- _Work instructions_: All entries must be repeated exactly; do not include the pictures.

- _Supplied material_:
○ ○ ○ ○ ○

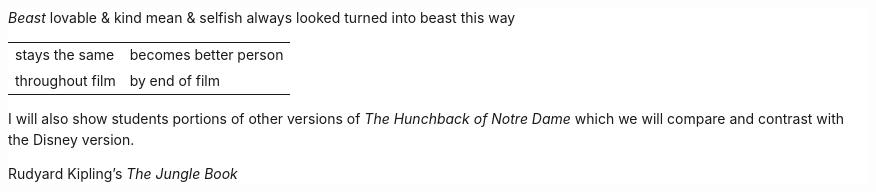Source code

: <i>
Beast
</i>
</td>
</tr>
<tr>
<td>
lovable &amp; kind
</td>
<td>
mean &amp; selfish
</td>
</tr>
<tr>
<td>
always looked
</td>
<td>
turned into beast
</td>
</tr>
</table>
this way
<table border="0">
<tr>
<td>
stays the same
</td>
<td>
becomes better person
</td>
</tr>
<tr>
<td>
throughout film
</td>
<td>
by end of film
</td>
</tr>
</table>
I will also show students portions of other versions of
<i>
The Hunchback of Notre Dame
</i>
which we will compare and contrast with the Disney version.
<p>
Rudyard Kipling’s
<i>
The Jungle Book
</i>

○ ○ ○ ○ ○

- _Written solution_:
Source code

: <i>
Beast
</i>
</td>
</tr>
<tr>
<td>
lovable &amp; kind
</td>
<td>
mean &amp; selfish
</td>
</tr>
<tr>
<td>
always looked
</td>
<td>
turned into beast
</td>
</tr>
</table>
this way
<table border="0">
<tr>
<td>
stays the same
</td>
<td>
becomes better person
</td>
</tr>
<tr>
<td>
throughout film
</td>
<td>
by end of film
</td>
</tr>
</table>
I will also show students portions of other versions of
<i>
The Hunchback of Notre Dame
</i>
which we will compare and contrast with the Disney version.
<p>
Rudyard Kipling’s
<i>
The Jungle Book
</i>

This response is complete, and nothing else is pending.